Following last week’s revealing report that 7 in 10 adults were unaware of plans to increase the minimum pension access age from 55 to 57, the Treasury has now published the outcome of the consultation. Check out why Aegon’s Steven Cameron believes that these proposals are “highly contentious”.
Steven Cameron, Pensions Director at Aegon (pictured) comments:
“The Treasury’s proposals around implementing the previously announced increase in the normal minimum pension age from 55 to 57 proved highly contentious. While the provisions offering a protected pension age to those with an existing unqualified right to access age of 55 were clearly well intentioned, they raised a number of unintended consequences including legal uncertainty and complex communication challenges.
“One particular concern was that individuals who do have an unqualified right might have been put off transferring to a better value scheme in future if by doing so they lost the protection. This seemed at odds with other Government pension policy.
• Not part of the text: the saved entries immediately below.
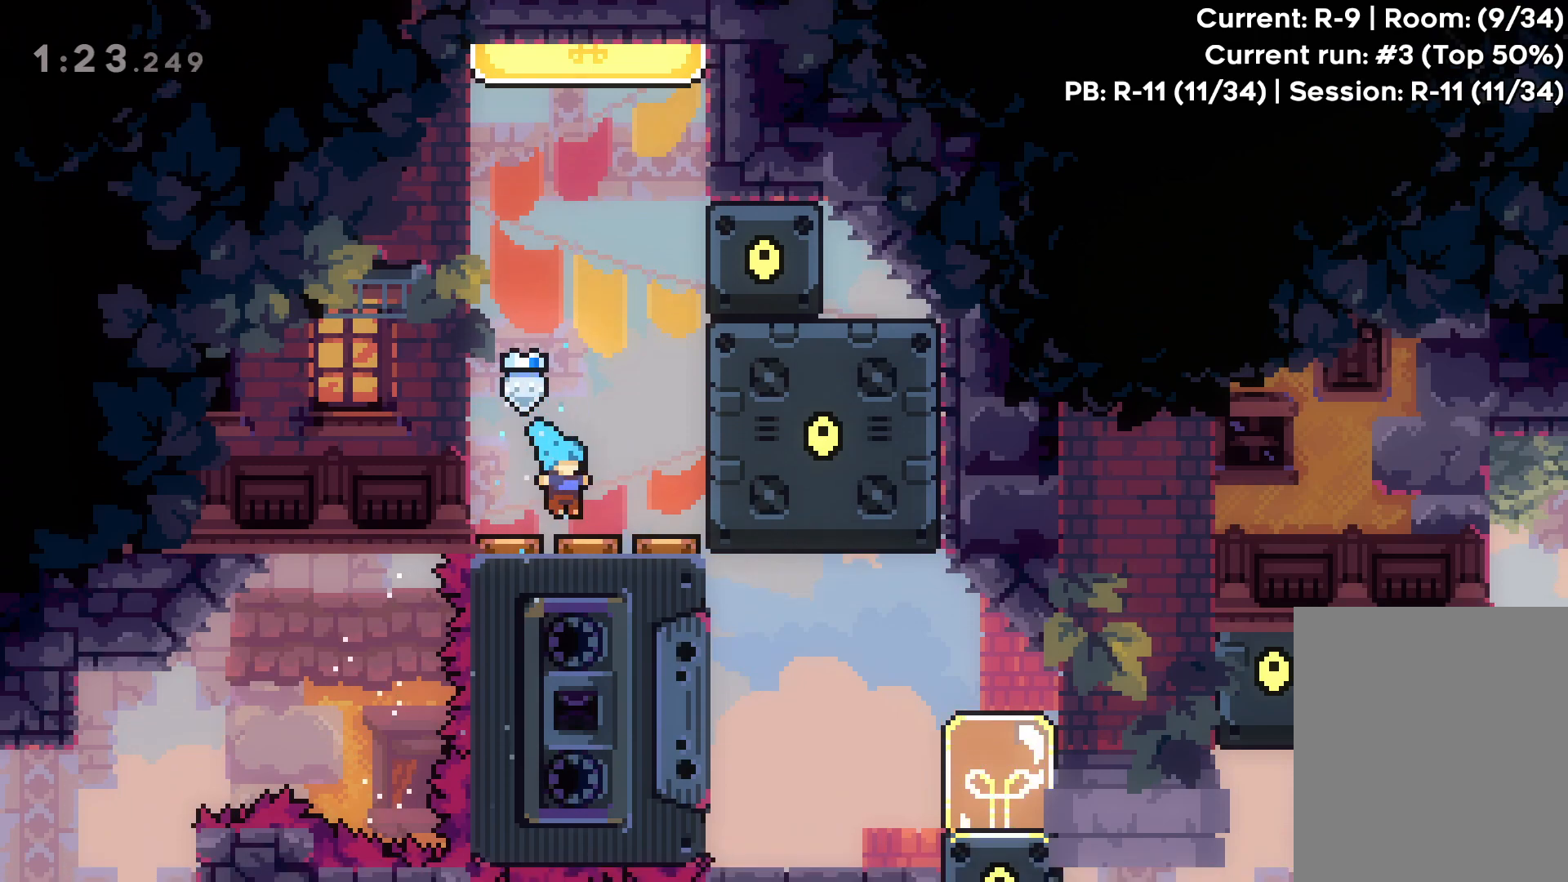
{"keys": ["left", "up"], "events": [[117, "up", "down"], [233, "dash", "down"], [400, "dash", "up"], [483, "left", "down"]]}
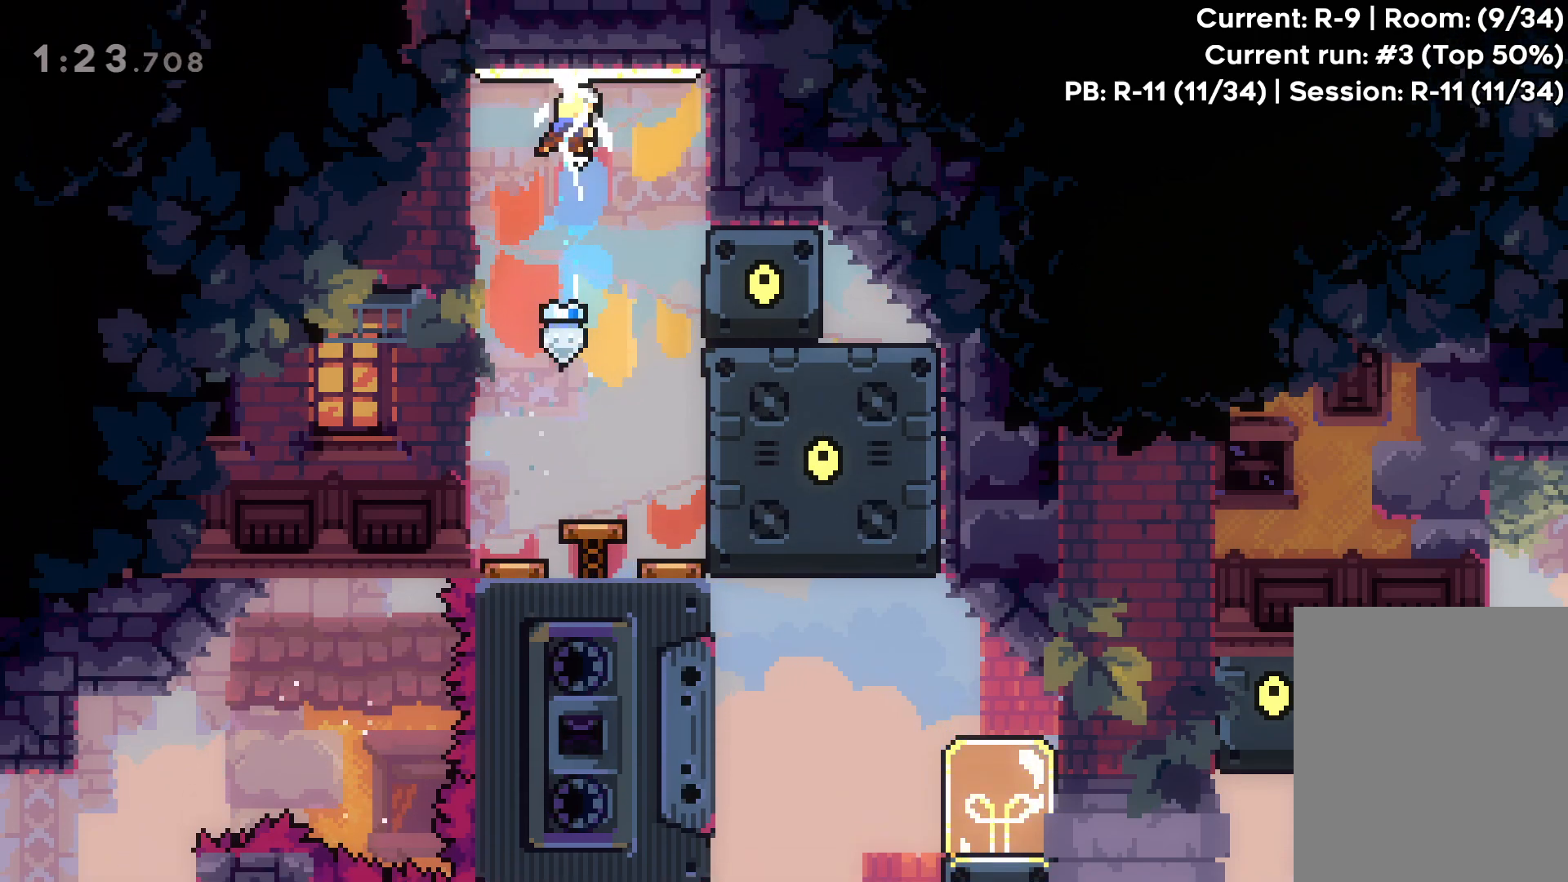
{"keys": ["left"], "events": [[133, "up", "up"]]}
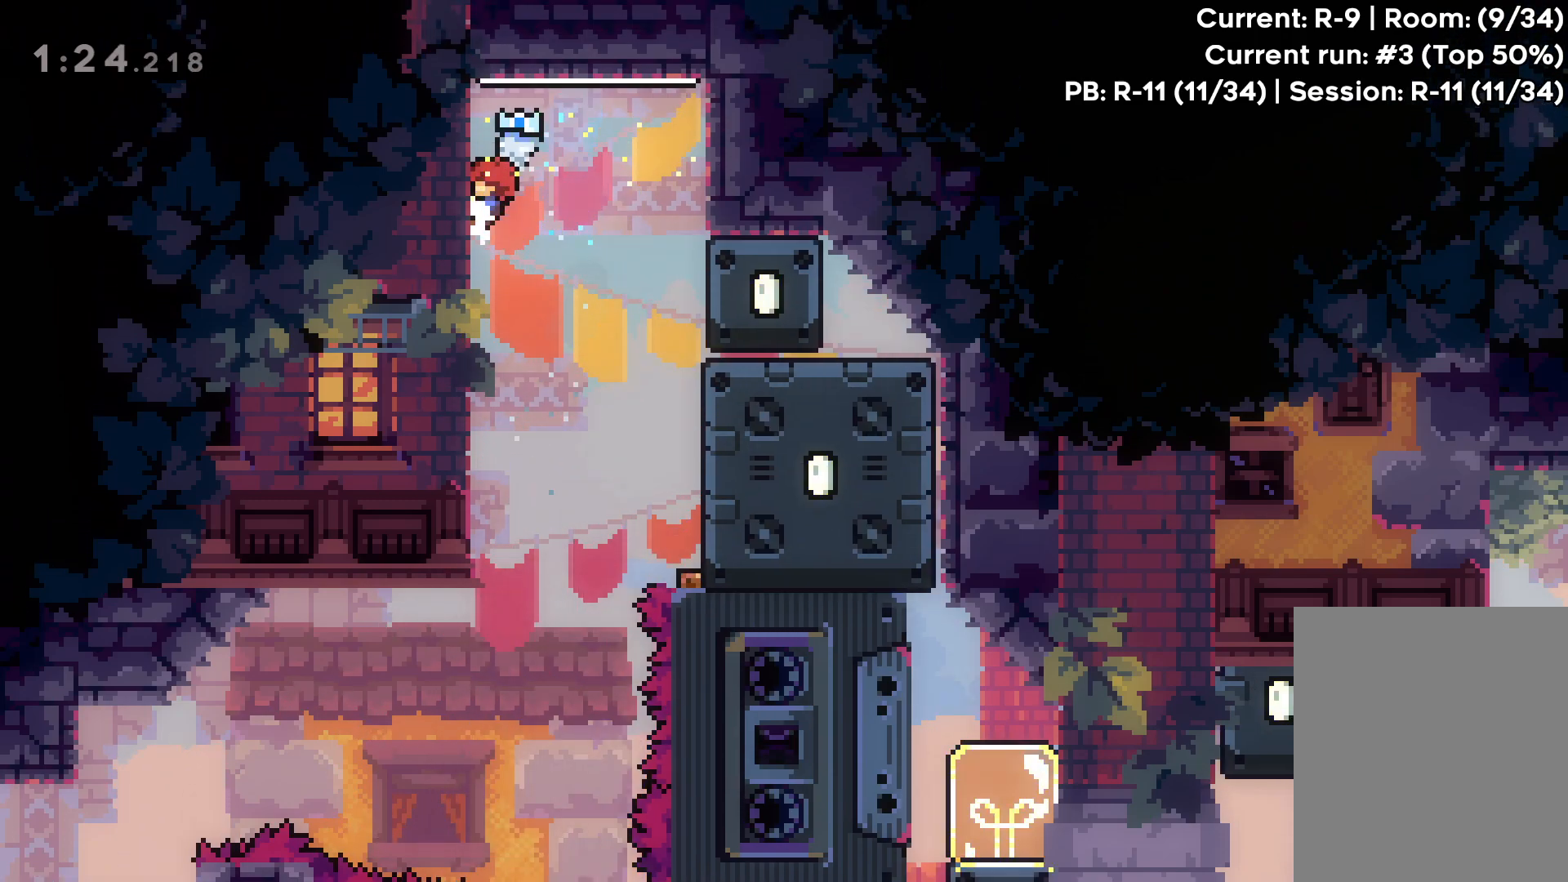
{"keys": ["jump", "left", "right"], "events": [[467, "jump", "down"], [467, "right", "down"]]}
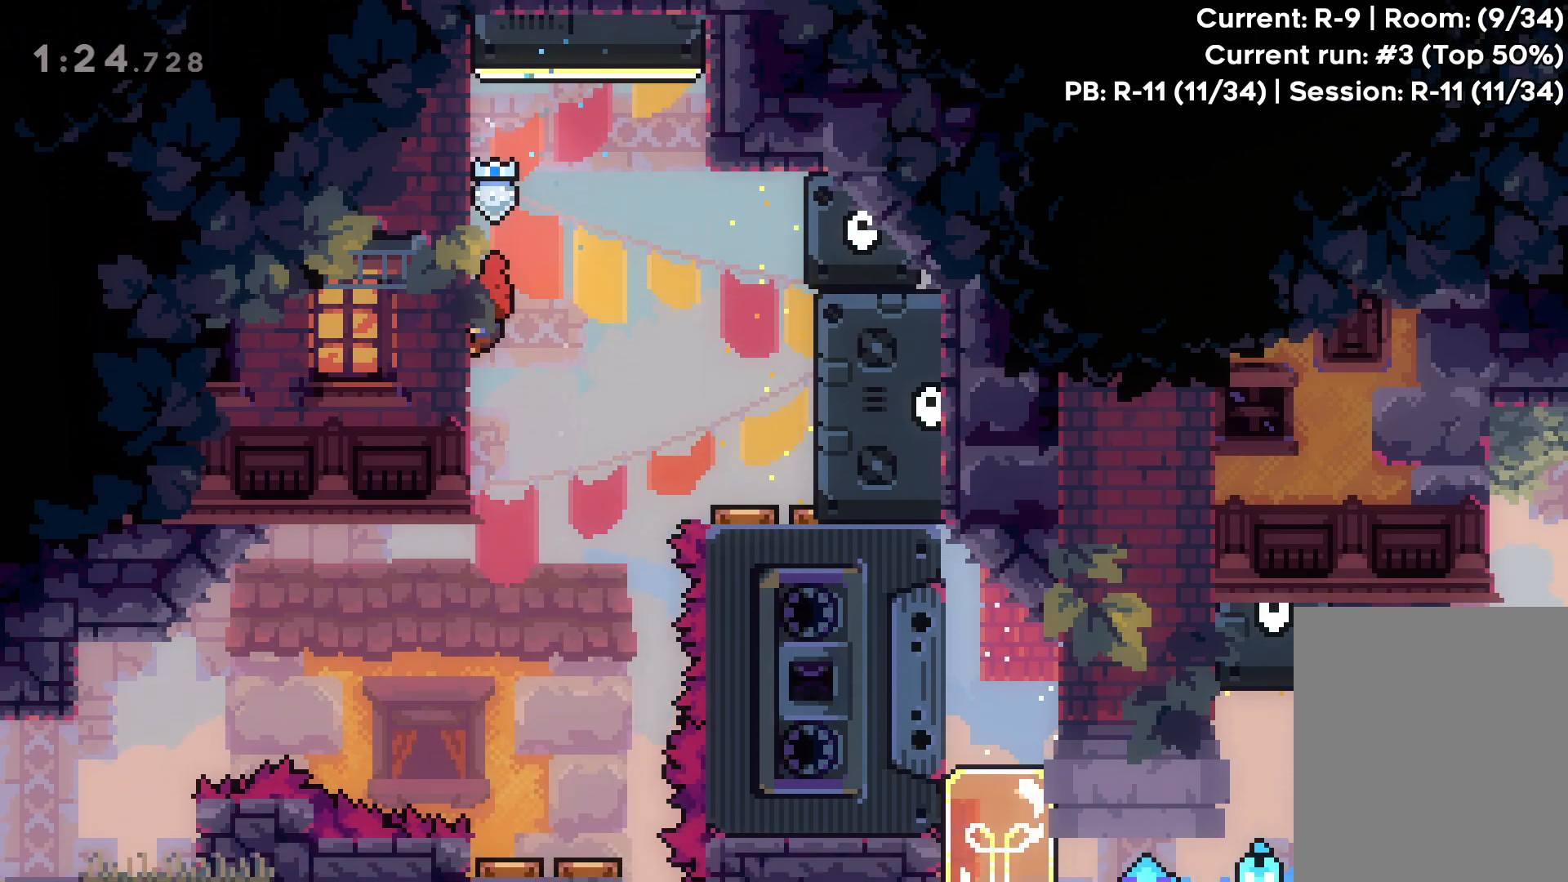
{"keys": ["right"], "events": [[33, "left", "up"], [133, "jump", "up"], [200, "right", "up"], [350, "right", "down"]]}
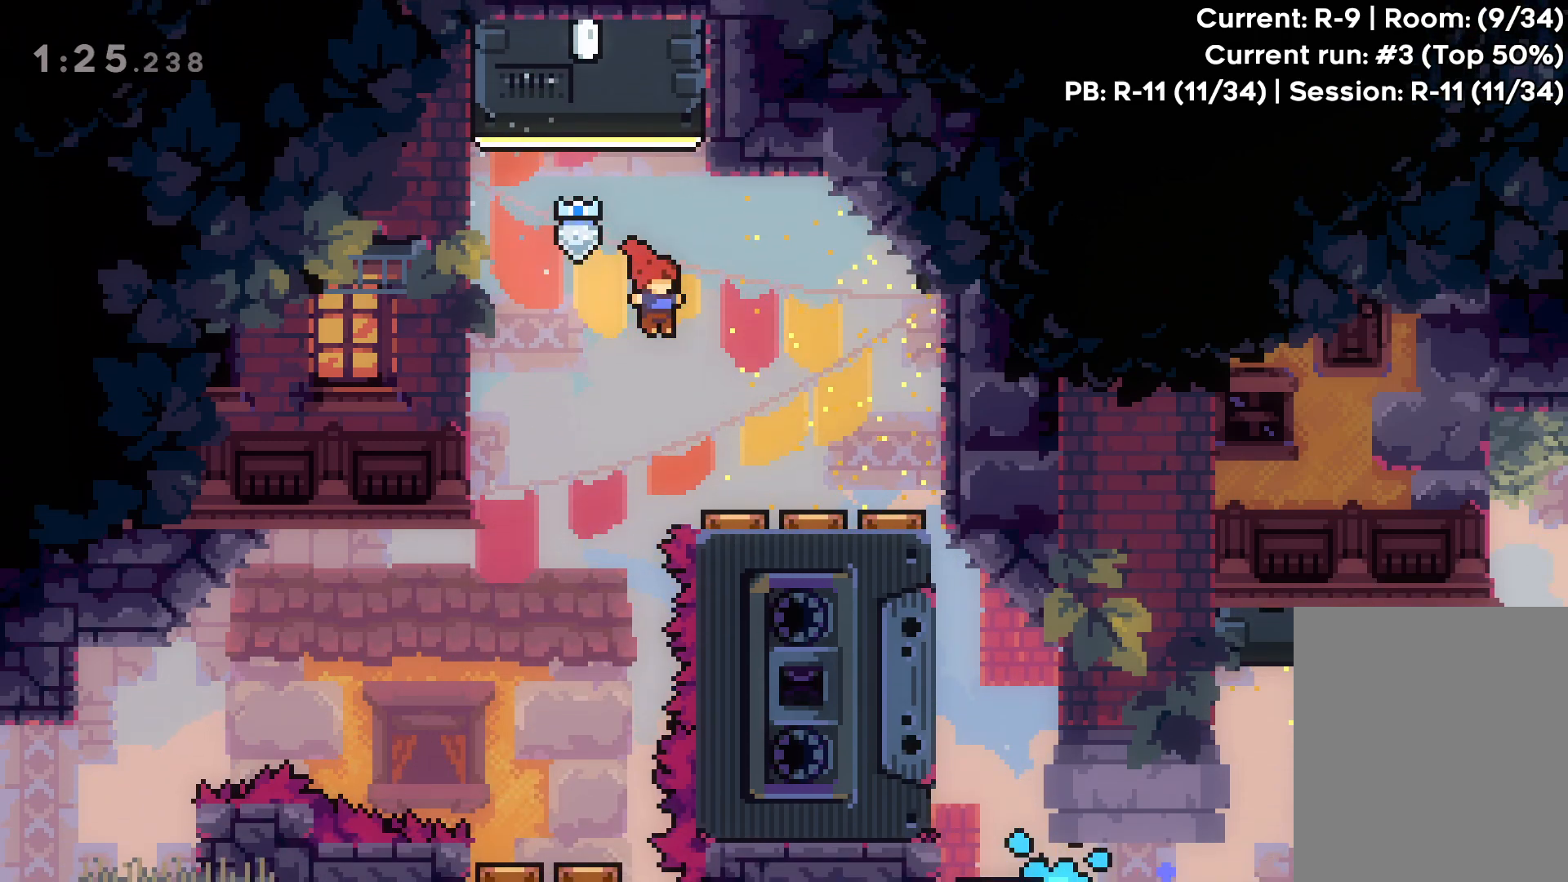
{"keys": ["left"], "events": [[50, "right", "up"], [283, "left", "down"]]}
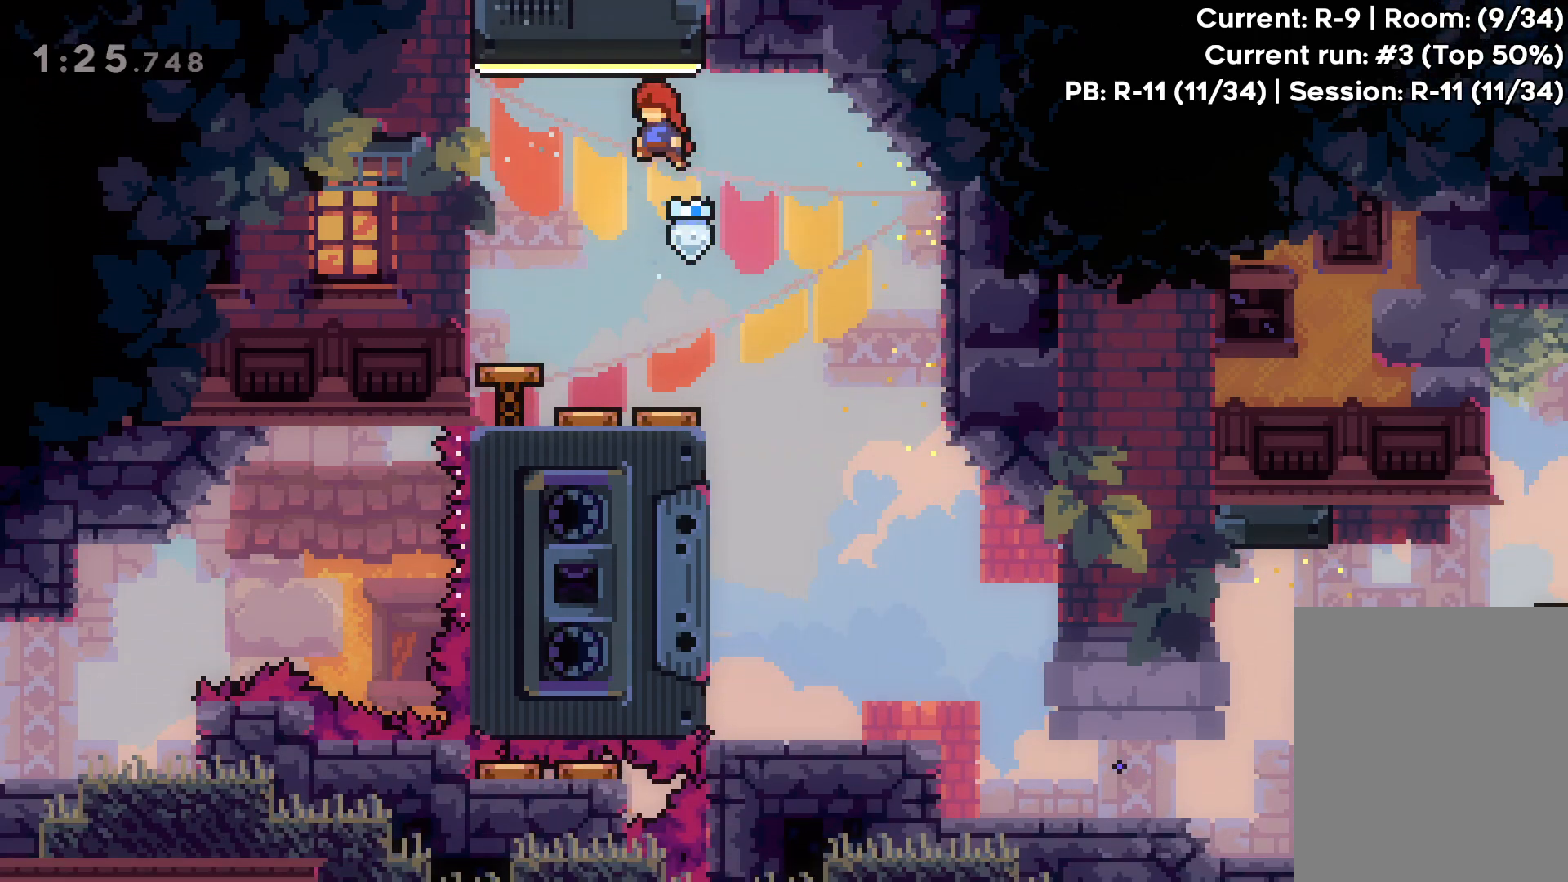
{"keys": [], "events": [[133, "left", "up"]]}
We welcome confirmation that the Treasury intends that individuals will retain a protected pension age following both block and individual transfers.
“Another particularly contentious point was the proposal to backdate changes once finalised to 11 February 2021, the date of the consultation. We welcome the new window up until 5 April 2023 which will allow individuals to benefit from an age 55 protected pension age if by then they join a scheme which, as at 11 February, already offers an unqualified right.
“These amendments to the original proposals look helpful, although scheme rule wordings will need assessed against the draft legislation to check if the intent is delivered in practice.”